Carry on the account of the FORMALFAME work with BULL, writing on from the point where it stops.

--- BEGIN Text section ---

A first phase of this collaboration took place from 1995 to 1998 in the framework of the DYADE joint venture between BULL and INRIA. Two case studies were successfully tackled: the POWERSCALE bus arbitration protocol and the POLYKID multiprocessor architecture. The feasibility of the proposed approach was established and BULL expressed its interest in pursuing the collaboration for its new architectures.
Since October 1998, we have been working on FAME, the CC-NUMA multiprocessor architecture developed by BULL for its NOVASCALE series of high-performance servers based on INTEL ITANIUM 64 bits processors. Initially informal, this collaboration was officialized in 1999 as a DYADE action named FORMALFAME, which lasted until the end of DYADE in March 2001. Since then, the collaboration is going on under the form of a BULL-INRIA contract, for which we kept the name FORMALFAME. This contract gathers VASY team and the BULL team of Sylvie Lesmanne (who succeeded Anne Kaszynski in March 2002) in Les Clayes-sous-Bois, the coordination being ensured by a BULL engineer (M. Zendri, then N. Zuanon, then S. Ramangalahy) located at INRIA Rhône-Alpes.
FORMALFAME successively focused on several critical components of the FAME architecture: the CCS circuit that manages communications for a group of four processors and the NCS circuit that manages network communications (from October 1998 to November 1999), the B-SPS circuit that implements the cache coherency protocol (from December 1999 to March 2002), and, since then, the PRR block and the ILU unit, which are two sub-components of the B-SPS circuit to which a particular attention is drawn. For each of these components, LOTOS descriptions were written, which provided a formal basis for testing and verification.
In 2003, the results obtained by FORMALFAME concern, on the one hand, the validation and testing of PRR and ILU and, on the other hand, the improvement of various CADP tools.
Since October 1998, we have been co-operating with BULL in the framework of the FORMALFAME contract devoted to the use of formal methods for verifying and testing multiprocessor architectures. Our work targets at FAME, the CC-NUMA architecture developed by BULL for its NOVASCALE series of high-performance servers based on 64 bits INTEL ITANIUM processors. The core of FAME is a complex circuit (named B-SPS), which implements the FAME cache coherency protocol and performs routing between processors and input/output nodes. The complexity of this circuit comes both from the internal parallelism inherent to routing and from multiple accesses to shared data, the consistency of which must be preserved.
After studying the B-SPS as a whole (1999-2002), FORMALFAME currently focuses on two complex sub-components of B-SPS: the PRR (Pending Request Responses) block and the ILU (InterLeaving) unit, which are modeled and analyzed in great detail. In 2003, work took place in two directions:
The development of LOTOS specifications for PRR (about 7,500 lines of LOTOS and 200 lines of C code) and ILU (about 8,900 lines of LOTOS and 3,400 lines of C code) was done at BULL Les Clayes-sous-Bois by Yehong Xing and Jack Abily. Two successive versions V1 and V2 were described, the former corresponding to a chip sent to foundry in March 2003 and the latter to the forthcoming evolution of this chip. The role of VASY was essentially to provide expertise in writing LOTOS specifications (for instance, on the proper way of introducing random number generation in formal models, on the decision to implement a given feature either as a LOTOS process or as a LOTOS data operation, etc.).

--- END Text section ---
--- BEGIN Raw data ---

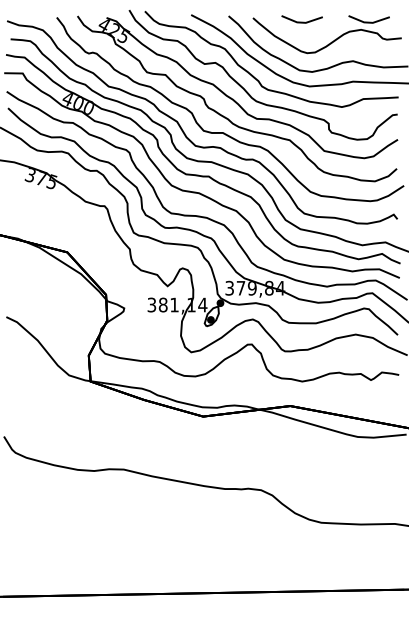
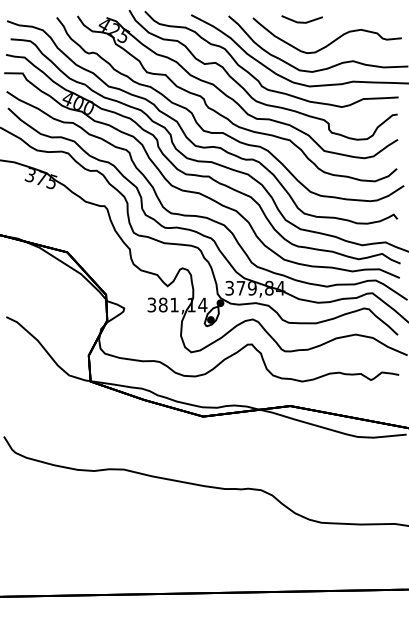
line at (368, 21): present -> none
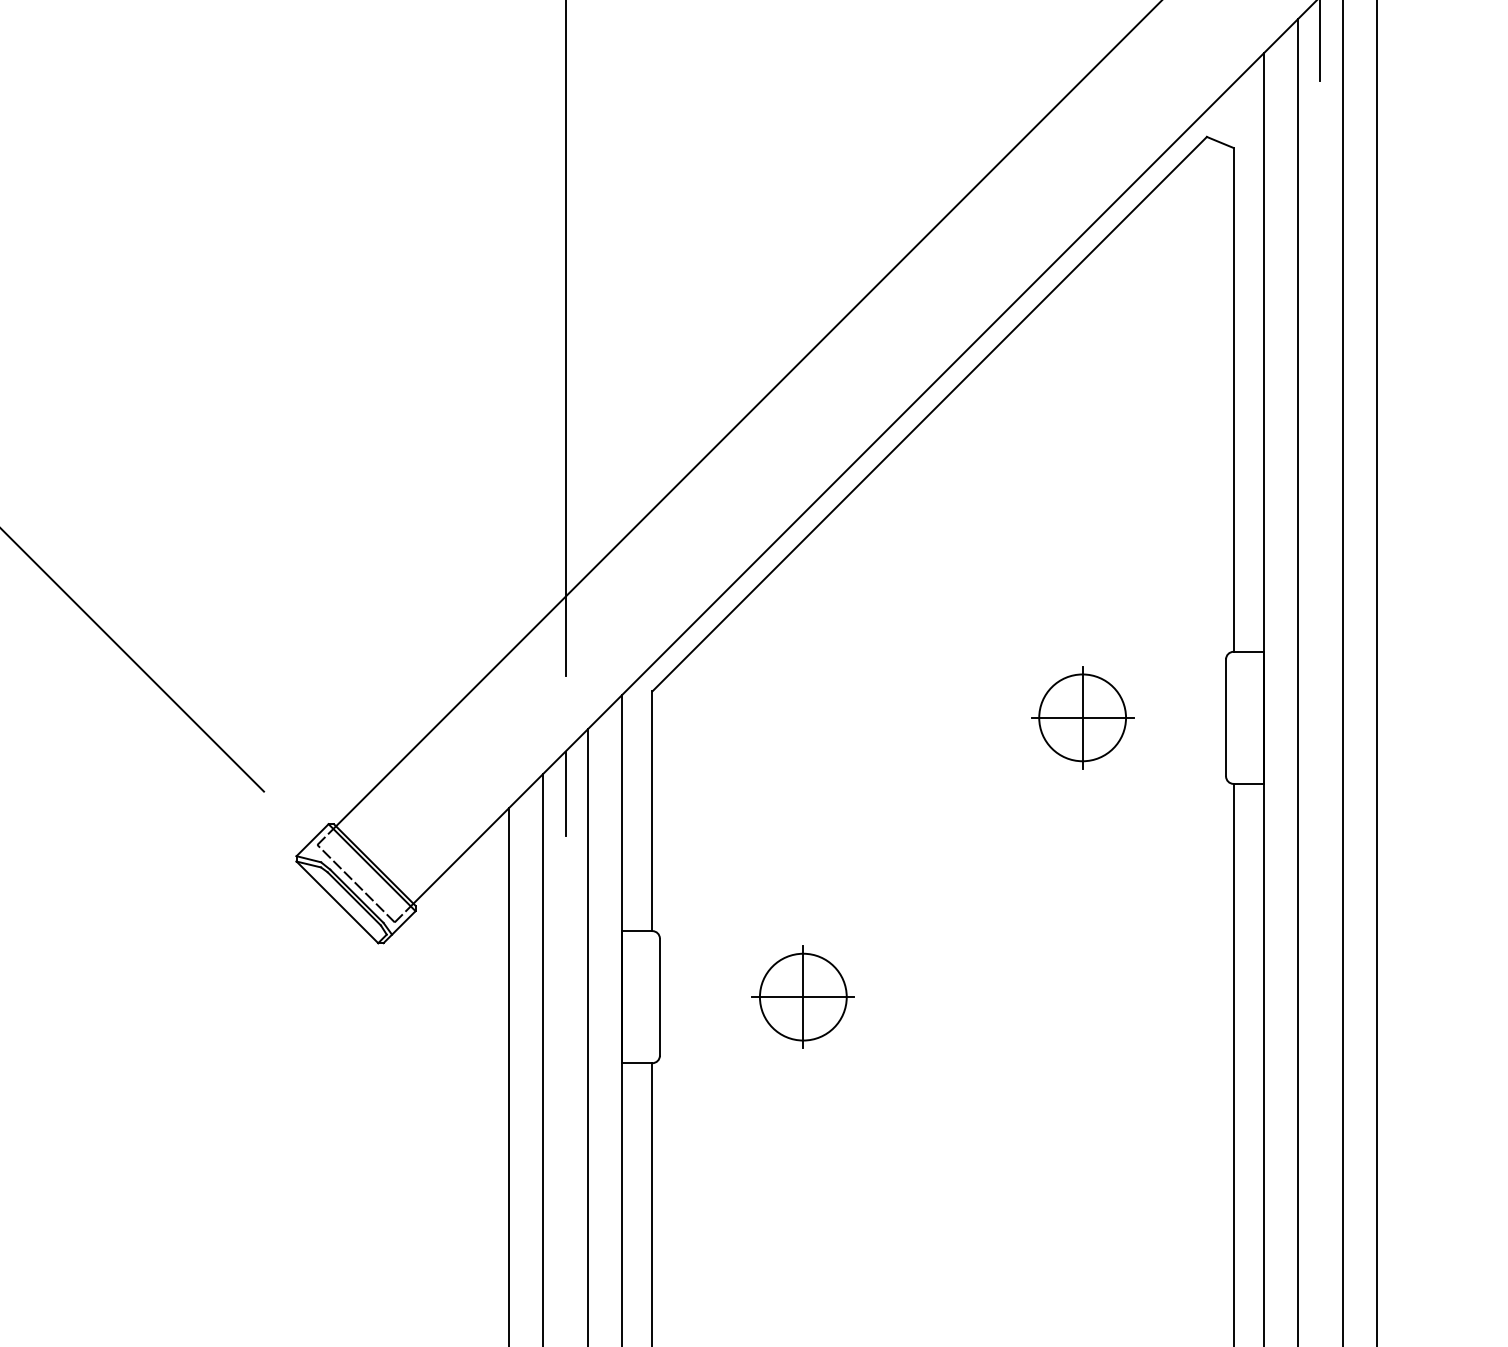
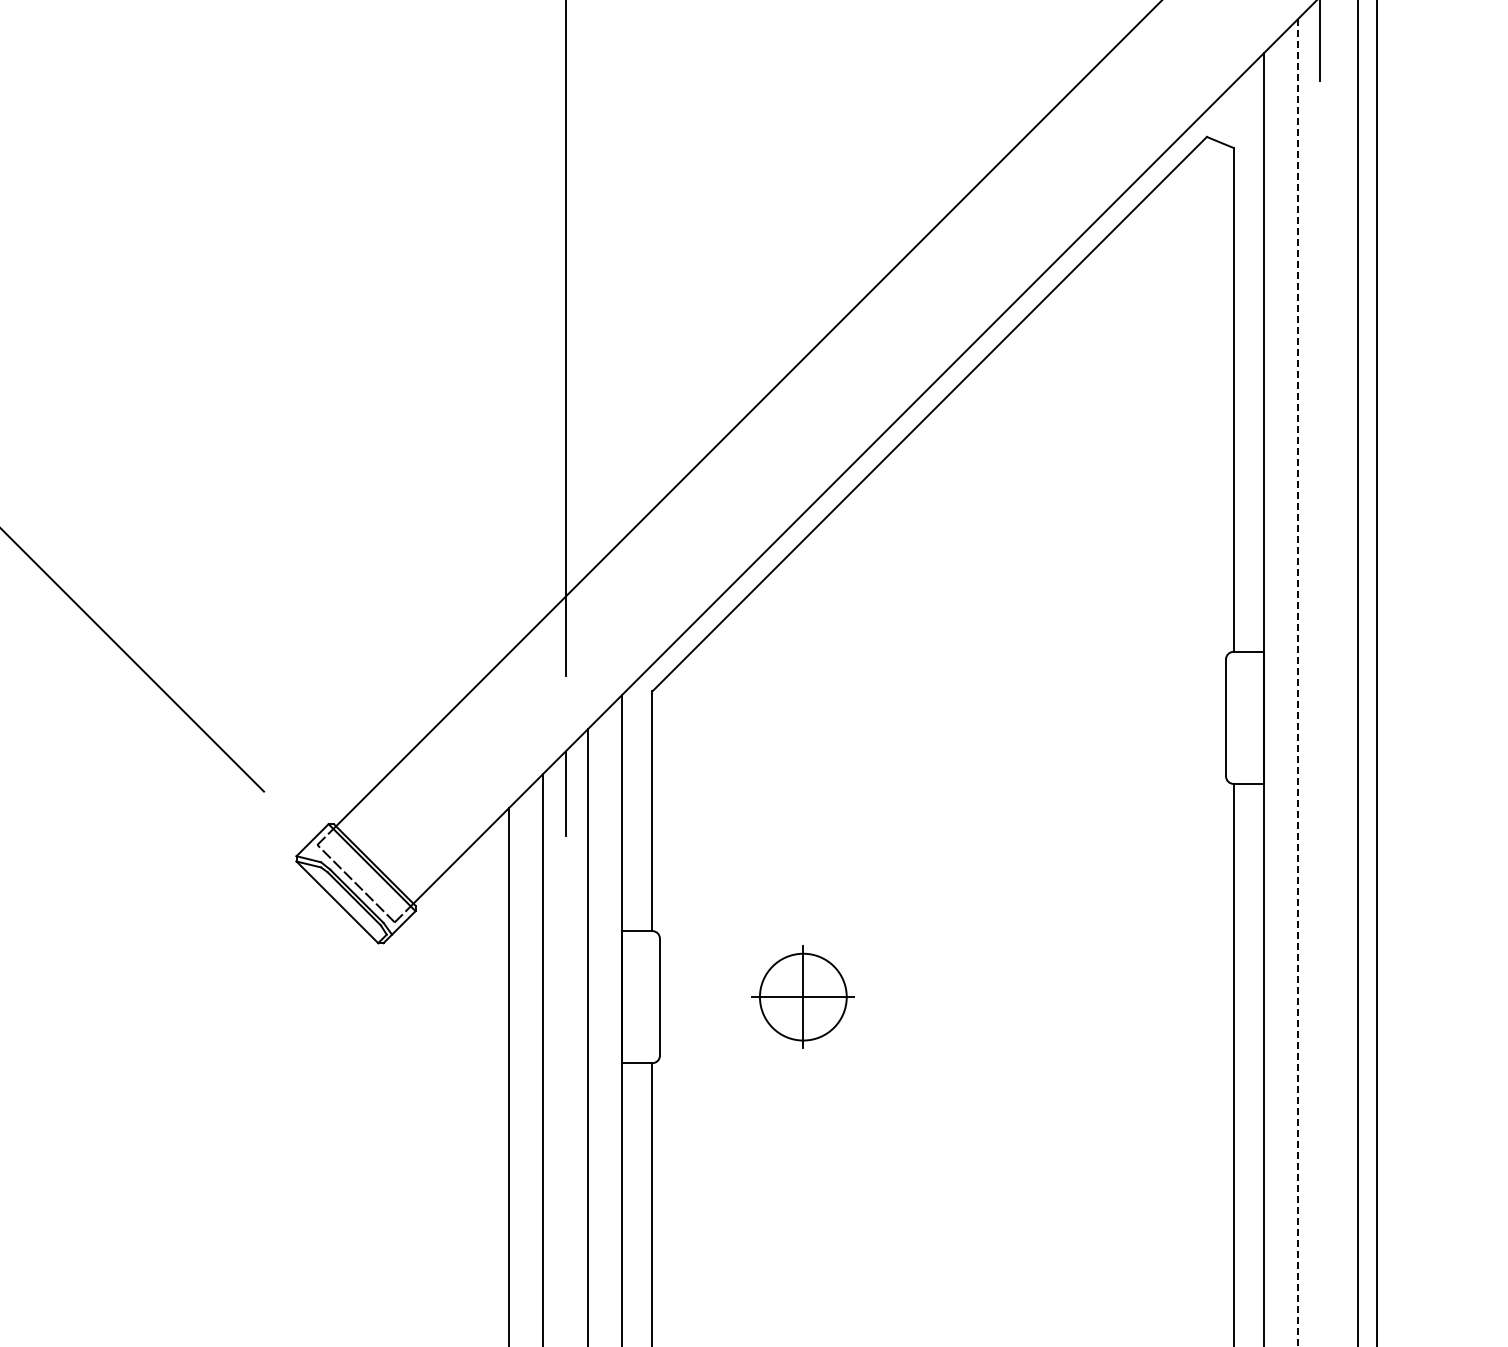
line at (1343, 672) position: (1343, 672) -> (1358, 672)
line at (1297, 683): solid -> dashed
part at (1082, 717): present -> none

--- END Raw data ---

(Written reply)
A long-standing goal of FORMALFAME is to reuse the LOTOS specification developed for a hardware system (or unit, or block, respectively) as a means to check the correctness of the VERILOG design implementing this system (or unit, or block). So doing, the effort invested in formal specification is rewarded not only by finding mistakes at a high level of abstraction, but also in the actual system implementation itself.
In 2003, we experimented two different approaches to validate the VERILOG designs of PRR and ILU.
As regards PRR, the conformance between the LOTOS specification and the VERILOG design is checked by means of random test sequences generated automatically from the LOTOS specification (using the EXECUTOR tool of CADP). This approach is justified by the deterministic nature of PRR, which always emits the same outputs when given the same inputs. The generated test sequences contain both input and output events; they are applied to the VERILOG design of PRR using CADENCE's TESTBUILDER tool . This approach proved to be successful as large test sequences (more than 100,000 transactions) were produced and allowed to find a problem in PRR V1 (technically, a non-conformity between the LOTOS specification and the VERILOG design). This problem was not detected by other techniques because it has no impact on global cache coherence/memory consistency.
As regards ILU, the conformance between the LOTOS specification and the VERILOG design is checked by translating the LOTOS specification into a C program that is connected to the VERILOG design of ILU using the EXEC/CAESAR and TESTBUILDER tools. This C program drives the execution of the VERILOG design, sending inputs and checking the correctness of received outputs. The inputs are generated randomly using an history-based guidance mechanism, which gives priority to branches that have not been chosen already. The approach targets at the extensive testing of the VERILOG design by letting this guided simulation execute automatically for a certain amount of time until a suitable coverage level is reached. For ILU, the coverage criterion used in 2003 is the percentage of transitions (in the Petri net generated by CAESAR from the LOTOS specification of ILU) fired during the guided simulation. This approach proved to be technically challenging due to the intrinsic complexity of the ILU behavior and to the programming machinery needed to interface the ILU design with its formal specification. For the approach to be effective, two main issues had to be solved: The simulation speed was initially too slow (about 360 visible transitions per second) and the coverage was originally too small (15% of transitions fired). These issues were addressed in several ways:
LOTOS specification of ILU was modified to define various hardware data structures (e.g., associative search tables, directories, etc.) using data types and functions rather than LOTOS processes.
The efficiency of the C code generated by CAESAR was significantly improved (see the VASY 2004 Activity Report for details).
The firing of tau-transitions evolved from fixed priority order to random order.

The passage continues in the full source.